# The Influence of Prior Learning Experience on Pollinator Choice: An Experiment Using



## AmericasBeekeeper (Jan 24, 2010)

The Influence of Prior Learning Experience on Pollinator Choice: An Experiment Using Bumblebees on Two Wild Floral Types of Antirrhinum majus
Understanding how pollinator behavior may influence pollen transmission across floral types is a major challenge, as pollinator decision depends on a complex range of environmental cues and prior experience. Here we report an experiment using the plant Antirrhinum majus and the bumblebee Bombus terrestris to investigate how prior learning experience may affect pollinator preferences between floral types when these are presented together. We trained naive bumblebees to forage freely on flowering individuals of either A. majus pseudomajus (magenta flowers) or A. majus striatum (yellow flowers) in a flight cage. We then used a Y-maze device to expose trained bumblebees to a dual choice between the floral types. We tested the influence of training on their choice, depending on the type of plant signals available (visual signals, olfactory signals, or both).
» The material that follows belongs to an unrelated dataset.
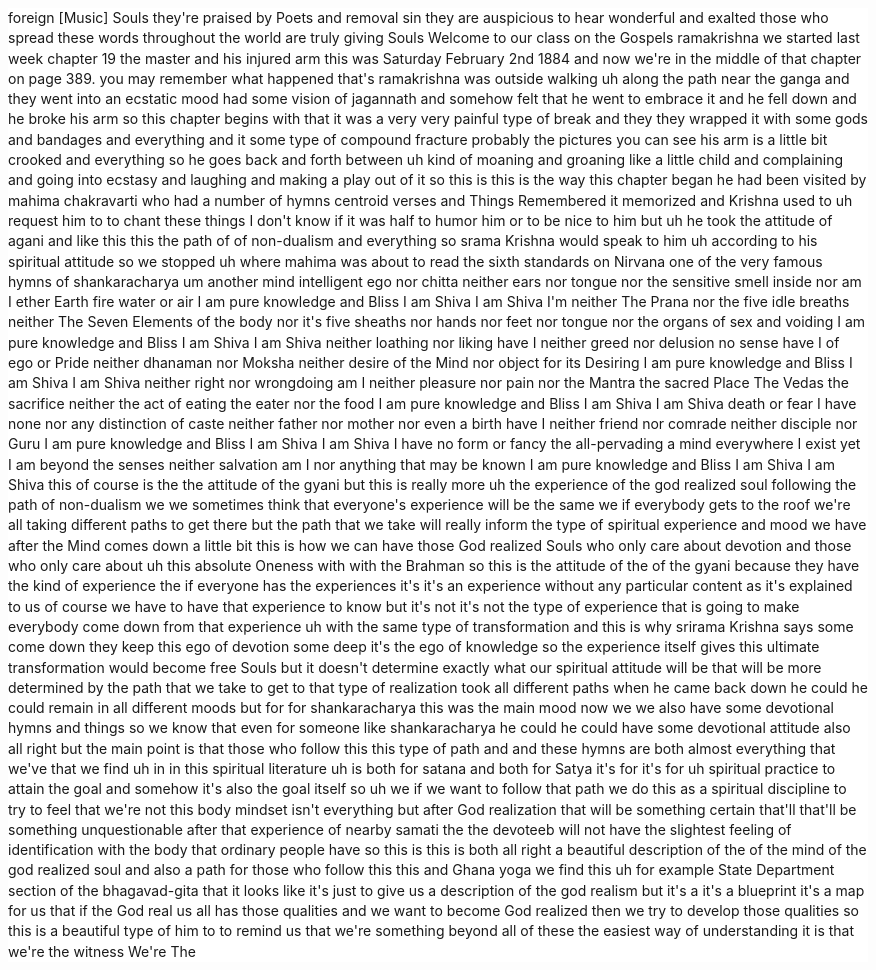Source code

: foreign [Music] Souls they're praised by Poets and removal sin they are auspicious to hear wonderful and exalted those who spread these words throughout the world are truly giving Souls Welcome to our class on the Gospels ramakrishna we started last week chapter 19 the master and his injured arm this was Saturday February 2nd 1884 and now we're in the middle of that chapter on page 389. you may remember what happened that's ramakrishna was outside walking uh along the path near the ganga and they went into an ecstatic mood had some vision of jagannath and somehow felt that he went to embrace it and he fell down and he broke his arm so this chapter begins with that it was a very very painful type of break and they they wrapped it with some gods and bandages and everything and it some type of compound fracture probably the pictures you can see his arm is a little bit crooked and everything so he goes back and forth between uh kind of moaning and groaning like a little child and complaining and going into ecstasy and laughing and making a play out of it so this is this is the way this chapter began he had been visited by mahima chakravarti who had a number of hymns centroid verses and Things Remembered it memorized and Krishna used to uh request him to to chant these things I don't know if it was half to humor him or to be nice to him but uh he took the attitude of agani and like this this the path of of non-dualism and everything so srama Krishna would speak to him uh according to his spiritual attitude so we stopped uh where mahima was about to read the sixth standards on Nirvana one of the very famous hymns of shankaracharya um another mind intelligent ego nor chitta neither ears nor tongue nor the sensitive smell inside nor am I ether Earth fire water or air I am pure knowledge and Bliss I am Shiva I am Shiva I'm neither The Prana nor the five idle breaths neither The Seven Elements of the body nor it's five sheaths nor hands nor feet nor tongue nor the organs of sex and voiding I am pure knowledge and Bliss I am Shiva I am Shiva neither loathing nor liking have I neither greed nor delusion no sense have I of ego or Pride neither dhanaman nor Moksha neither desire of the Mind nor object for its Desiring I am pure knowledge and Bliss I am Shiva I am Shiva neither right nor wrongdoing am I neither pleasure nor pain nor the Mantra the sacred Place The Vedas the sacrifice neither the act of eating the eater nor the food I am pure knowledge and Bliss I am Shiva I am Shiva death or fear I have none nor any distinction of caste neither father nor mother nor even a birth have I neither friend nor comrade neither disciple nor Guru I am pure knowledge and Bliss I am Shiva I am Shiva I have no form or fancy the all-pervading a mind everywhere I exist yet I am beyond the senses neither salvation am I nor anything that may be known I am pure knowledge and Bliss I am Shiva I am Shiva this of course is the the attitude of the gyani but this is really more uh the experience of the god realized soul following the path of non-dualism we we sometimes think that everyone's experience will be the same we if everybody gets to the roof we're all taking different paths to get there but the path that we take will really inform the type of spiritual experience and mood we have after the Mind comes down a little bit this is how we can have those God realized Souls who only care about devotion and those who only care about uh this absolute Oneness with with the Brahman so this is the attitude of the of the gyani because they have the kind of experience the if everyone has the experiences it's it's an experience without any particular content as it's explained to us of course we have to have that experience to know but it's not it's not the type of experience that is going to make everybody come down from that experience uh with the same type of transformation and this is why srirama Krishna says some come down they keep this ego of devotion some deep it's the ego of knowledge so the experience itself gives this ultimate transformation would become free Souls but it doesn't determine exactly what our spiritual attitude will be that will be more determined by the path that we take to get to that type of realization took all different paths when he came back down he could he could remain in all different moods but for for shankaracharya this was the main mood now we we also have some devotional hymns and things so we know that even for someone like shankaracharya he could he could have some devotional attitude also all right but the main point is that those who follow this this type of path and and these hymns are both almost everything that we've that we find uh in in this spiritual literature uh is both for satana and both for Satya it's for it's for uh spiritual practice to attain the goal and somehow it's also the goal itself so uh we if we want to follow that path we do this as a spiritual discipline to try to feel that we're not this body mindset isn't everything but after God realization that will be something certain that'll that'll be something unquestionable after that experience of nearby samati the the devoteeb will not have the slightest feeling of identification with the body that ordinary people have so this is this is both all right a beautiful description of the of the mind of the god realized soul and also a path for those who follow this this and Ghana yoga we find this uh for example State Department section of the bhagavad-gita that it looks like it's just to give us a description of the god realism but it's a it's a blueprint it's a map for us that if the God real us all has those qualities and we want to become God realized then we try to develop those qualities so this is a beautiful type of him to to remind us that we're something beyond all of these the easiest way of understanding it is that we're the witness We're The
Bumblebees had no innate preference for either subspecies. Bumblebees trained on the yellow-flowered subspecies later preferred the yellow type, even when only visual or only olfactory signals were available, and their preference was not reinforced when both signal types were available. In contrast, bumblebees trained on the magenta-flowered subspecies showed no further preference between floral types and took slightly more time to make their choice. Since pollinator constancy has been observed in wild populations of A. majus with mixed floral types, we suggest that such constancy likely relies on short-term memory rather than acquired preference through long-term memory induced by prior learning.
http://journals.plos.org/plosone/article?id=10.1371/journal.pone.0130225


----------



## Phoebee (Jan 29, 2014)

Bumblebees don't store nectar in any significant quantity, right?

I've wondered for the last year or so if honeybees use stored honey from the previous season as a sort of hive library, a memory of what was good last year. Obviously, a bee that has an adult life expectancy of a little over a month would not remember last summer's favorites, but a stroll thru the comb might have some olfactory cues. Would this be like the training aids used in the bumblebee study?


----------



## aunt betty (May 4, 2015)

I'd follow my nose if I were a bee but I'd keep ending up at bacon scented flowers.


----------